For many people with chronic pain, opioids can seem like the difference between a full life or one lived in agony. Over the past few decades, they have become go-to drugs for acute pain, but Dr. Erin Krebs , with the Minneapolis Veterans Affairs Health Care System and the University of Minnesota, said research about the effectiveness of opioids for chronic pain was lacking. Even though millions of people take the drugs for long periods of time, there is little evidence to support that use.

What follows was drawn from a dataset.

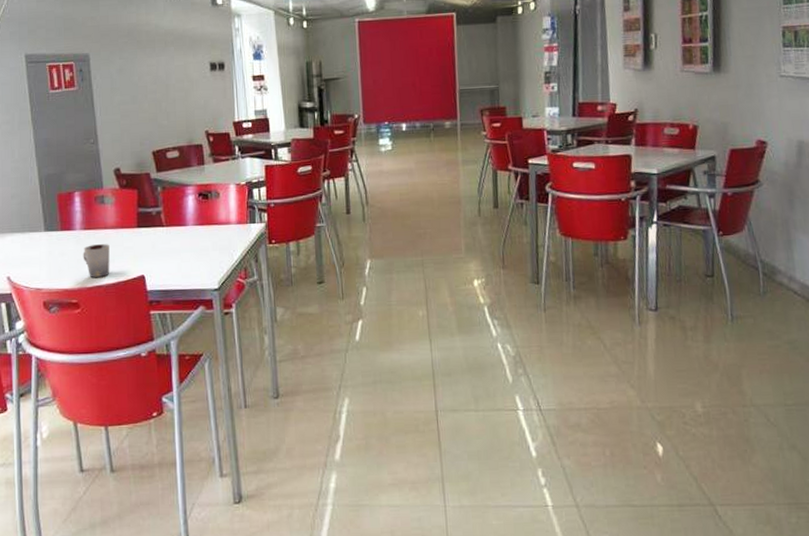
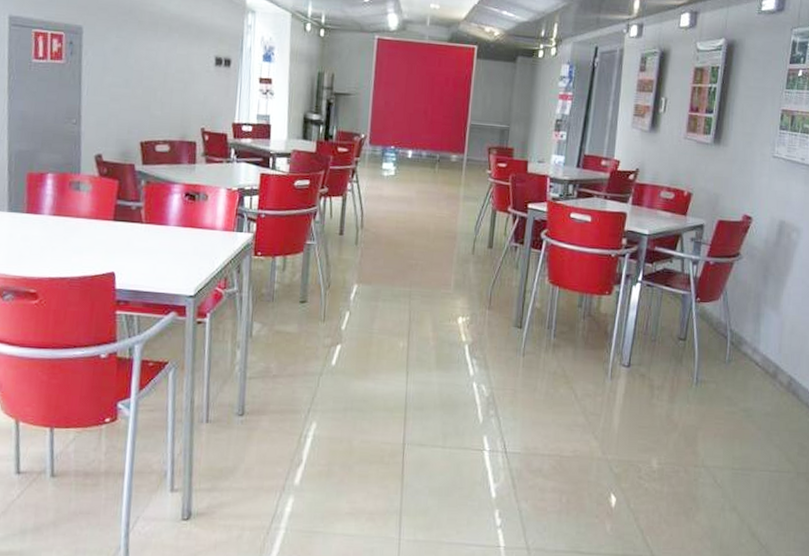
cup: present [83,244,110,277] -> none [48,233,80,269]

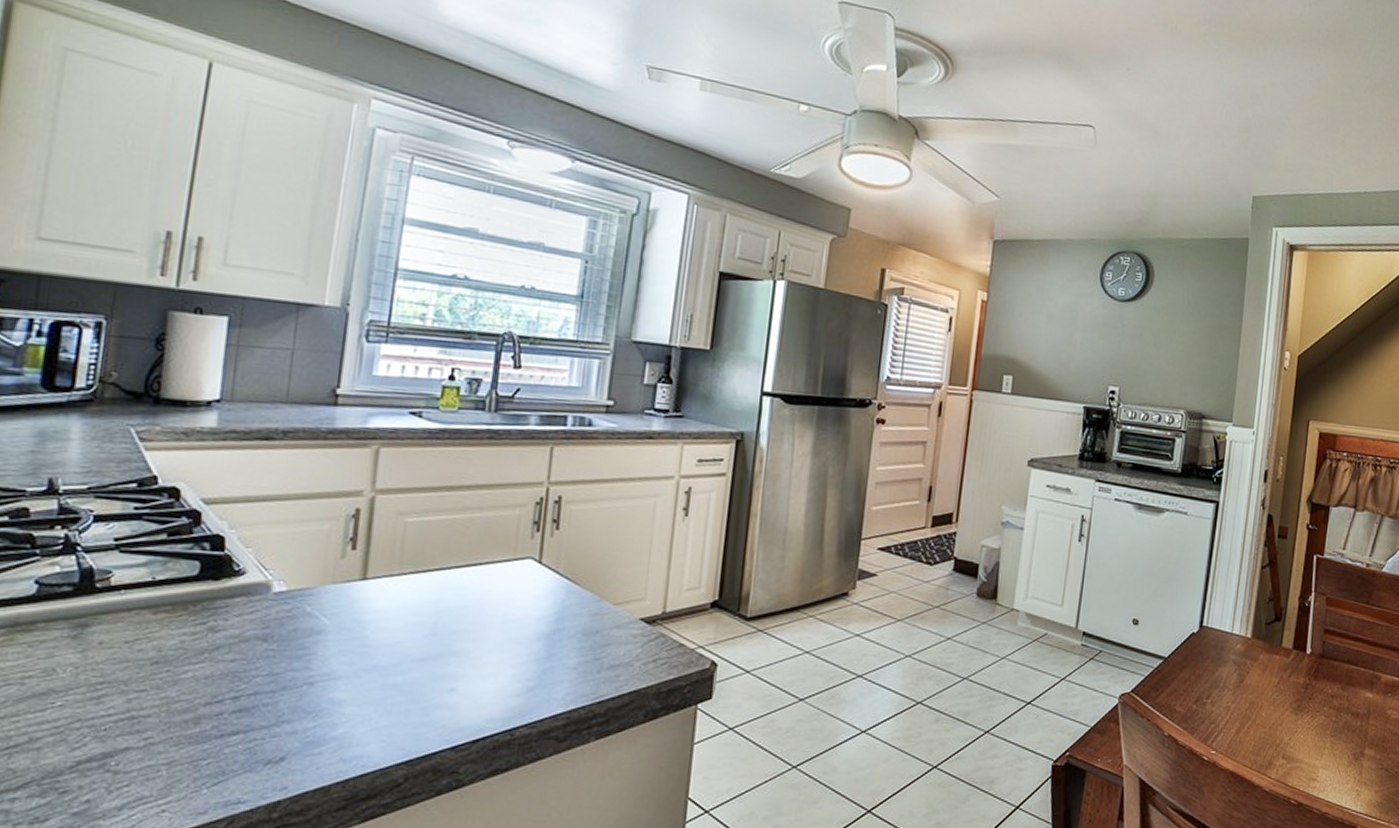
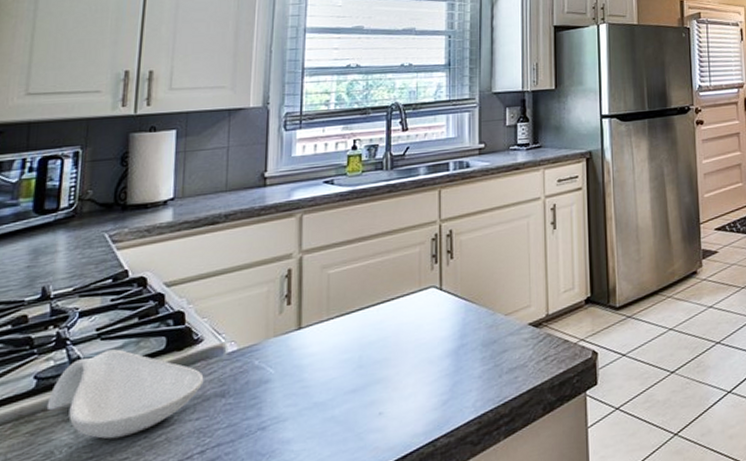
spoon rest: none [48,565,244,667] -> present [46,349,204,440]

“The studies that we had out there were short-term studies and mostly compared opioids to placebo medications,” Krebs said. “From those studies, we knew that opioids can improve pain a little bit more than a placebo, or sugar pill, in the short term, but that’s all we knew.”
But that’s changing. Krebs is the lead author of a new study that looks at the effectiveness of opioids for treating chronic pain over 12 months published Tuesday in the Journal of the American Medical Association.
The study involved 240 veterans with chronic back pain or osteoarthritis of the knee or hip who had pain that was ongoing and intense. Half were treated with opioids and half with non-opioid medications — either common over-the-counter drugs like acetaminophen or naproxen, or prescription drugs like topical lidocaine or meloxicam. Doctors and patients knew what group they were in, said Krebs, and that was deliberate because people’s expectations can influence how they feel.
“We found at the beginning of the study that patients who were enrolled really thought that opioids were far more effective than non-opioid medications,” she said.
But after as little as six months, the non-opioid group reported their pain was slightly less severe than the opioid group’s collective assessment. By the end of the year, Krebs said, “there was really no difference between the groups in terms of pain interference with activities. And over time, the non-opioid group had less pain intensity, and the opioid group had more side effects,” such as constipation, fatigue and nausea.
The study didn’t explore why, but Krebs has a theory: opioid tolerance.
“Within a few weeks or months of taking an opioid on a daily basis, your body gets used to that level of opioid, and you need more and more to get the same level of effect,” she said.